- Opening Delimiter -
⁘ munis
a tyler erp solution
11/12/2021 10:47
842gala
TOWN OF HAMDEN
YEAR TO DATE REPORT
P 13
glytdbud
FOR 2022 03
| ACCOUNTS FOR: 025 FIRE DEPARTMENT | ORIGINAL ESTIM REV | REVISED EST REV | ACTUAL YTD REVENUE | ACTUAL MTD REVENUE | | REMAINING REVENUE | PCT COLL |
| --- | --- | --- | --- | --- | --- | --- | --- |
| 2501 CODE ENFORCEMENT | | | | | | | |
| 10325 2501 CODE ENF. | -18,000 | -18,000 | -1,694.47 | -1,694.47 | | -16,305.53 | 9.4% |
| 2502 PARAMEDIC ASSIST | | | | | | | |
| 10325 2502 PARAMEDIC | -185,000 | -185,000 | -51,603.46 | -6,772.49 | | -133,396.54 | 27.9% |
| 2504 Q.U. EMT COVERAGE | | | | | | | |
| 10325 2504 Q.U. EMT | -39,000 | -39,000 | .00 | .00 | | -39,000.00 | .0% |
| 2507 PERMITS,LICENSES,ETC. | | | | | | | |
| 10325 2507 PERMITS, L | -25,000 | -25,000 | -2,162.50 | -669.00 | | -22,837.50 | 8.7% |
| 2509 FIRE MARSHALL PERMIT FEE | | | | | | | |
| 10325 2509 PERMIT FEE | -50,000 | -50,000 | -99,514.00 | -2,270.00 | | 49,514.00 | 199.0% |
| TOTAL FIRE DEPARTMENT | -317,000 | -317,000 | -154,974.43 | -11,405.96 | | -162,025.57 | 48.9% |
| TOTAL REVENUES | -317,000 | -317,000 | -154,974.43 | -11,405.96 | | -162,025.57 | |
- Closing Delimiter -
- Opening Delimiter -
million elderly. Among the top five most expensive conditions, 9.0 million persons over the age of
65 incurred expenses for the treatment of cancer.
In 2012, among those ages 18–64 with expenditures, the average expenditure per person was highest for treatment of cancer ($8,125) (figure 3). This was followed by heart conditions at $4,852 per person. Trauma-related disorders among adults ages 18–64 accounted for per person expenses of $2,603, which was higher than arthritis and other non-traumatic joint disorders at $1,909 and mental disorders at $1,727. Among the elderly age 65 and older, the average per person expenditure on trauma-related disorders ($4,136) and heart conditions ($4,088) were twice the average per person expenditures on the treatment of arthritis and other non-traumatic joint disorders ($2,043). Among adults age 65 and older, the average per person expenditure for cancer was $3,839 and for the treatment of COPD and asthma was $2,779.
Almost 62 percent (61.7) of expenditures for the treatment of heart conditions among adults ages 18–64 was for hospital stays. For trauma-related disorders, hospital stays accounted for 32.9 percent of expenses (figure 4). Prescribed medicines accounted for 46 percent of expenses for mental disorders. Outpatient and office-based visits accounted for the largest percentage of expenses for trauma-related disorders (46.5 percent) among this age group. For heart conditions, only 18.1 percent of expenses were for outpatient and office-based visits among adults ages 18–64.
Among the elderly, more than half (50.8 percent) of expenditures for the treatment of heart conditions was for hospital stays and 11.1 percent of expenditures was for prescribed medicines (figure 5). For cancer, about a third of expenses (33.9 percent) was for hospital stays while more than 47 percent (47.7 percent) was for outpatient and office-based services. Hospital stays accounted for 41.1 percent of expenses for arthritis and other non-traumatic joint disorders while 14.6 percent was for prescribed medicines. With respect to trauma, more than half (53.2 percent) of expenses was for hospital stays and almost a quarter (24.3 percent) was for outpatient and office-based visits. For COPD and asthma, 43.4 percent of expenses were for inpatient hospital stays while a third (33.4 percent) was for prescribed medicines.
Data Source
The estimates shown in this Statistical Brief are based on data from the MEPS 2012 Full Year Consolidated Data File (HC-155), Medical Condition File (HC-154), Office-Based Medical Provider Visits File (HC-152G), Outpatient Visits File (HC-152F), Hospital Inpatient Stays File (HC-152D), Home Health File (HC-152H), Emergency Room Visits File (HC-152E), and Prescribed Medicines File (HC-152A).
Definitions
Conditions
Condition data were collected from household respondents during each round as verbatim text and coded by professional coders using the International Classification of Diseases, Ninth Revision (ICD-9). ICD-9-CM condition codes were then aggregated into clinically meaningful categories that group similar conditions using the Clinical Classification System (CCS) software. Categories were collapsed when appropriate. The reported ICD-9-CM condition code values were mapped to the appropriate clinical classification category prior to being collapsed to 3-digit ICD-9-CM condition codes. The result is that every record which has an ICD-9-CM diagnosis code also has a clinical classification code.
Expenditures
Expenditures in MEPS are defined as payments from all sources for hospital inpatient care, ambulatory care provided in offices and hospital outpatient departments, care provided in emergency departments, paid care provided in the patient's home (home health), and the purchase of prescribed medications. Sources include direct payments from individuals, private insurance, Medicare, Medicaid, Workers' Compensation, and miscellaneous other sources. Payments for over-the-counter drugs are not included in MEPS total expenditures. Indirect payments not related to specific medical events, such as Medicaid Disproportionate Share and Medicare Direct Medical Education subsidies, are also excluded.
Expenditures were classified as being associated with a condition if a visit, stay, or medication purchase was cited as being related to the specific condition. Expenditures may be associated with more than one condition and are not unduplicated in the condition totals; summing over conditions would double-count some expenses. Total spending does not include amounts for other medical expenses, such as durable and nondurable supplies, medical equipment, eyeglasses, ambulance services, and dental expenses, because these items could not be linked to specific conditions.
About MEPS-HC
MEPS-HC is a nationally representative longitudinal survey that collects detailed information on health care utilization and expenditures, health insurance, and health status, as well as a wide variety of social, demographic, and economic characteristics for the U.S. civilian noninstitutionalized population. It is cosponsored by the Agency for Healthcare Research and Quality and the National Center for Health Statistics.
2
- Closing Delimiter -
What is expected:
Begin with the line that has "YEAR TO DATE REPORT" in the listing above and end after the line that has "-162,025.57 | |"; output those lines exactly.

Output for this exercise:
YEAR TO DATE REPORT
P 13
glytdbud
FOR 2022 03
| ACCOUNTS FOR: 025 FIRE DEPARTMENT | ORIGINAL ESTIM REV | REVISED EST REV | ACTUAL YTD REVENUE | ACTUAL MTD REVENUE | | REMAINING REVENUE | PCT COLL |
| --- | --- | --- | --- | --- | --- | --- | --- |
| 2501 CODE ENFORCEMENT | | | | | | | |
| 10325 2501 CODE ENF. | -18,000 | -18,000 | -1,694.47 | -1,694.47 | | -16,305.53 | 9.4% |
| 2502 PARAMEDIC ASSIST | | | | | | | |
| 10325 2502 PARAMEDIC | -185,000 | -185,000 | -51,603.46 | -6,772.49 | | -133,396.54 | 27.9% |
| 2504 Q.U. EMT COVERAGE | | | | | | | |
| 10325 2504 Q.U. EMT | -39,000 | -39,000 | .00 | .00 | | -39,000.00 | .0% |
| 2507 PERMITS,LICENSES,ETC. | | | | | | | |
| 10325 2507 PERMITS, L | -25,000 | -25,000 | -2,162.50 | -669.00 | | -22,837.50 | 8.7% |
| 2509 FIRE MARSHALL PERMIT FEE | | | | | | | |
| 10325 2509 PERMIT FEE | -50,000 | -50,000 | -99,514.00 | -2,270.00 | | 49,514.00 | 199.0% |
| TOTAL FIRE DEPARTMENT | -317,000 | -317,000 | -154,974.43 | -11,405.96 | | -162,025.57 | 48.9% |
| TOTAL REVENUES | -317,000 | -317,000 | -154,974.43 | -11,405.96 | | -162,025.57 | |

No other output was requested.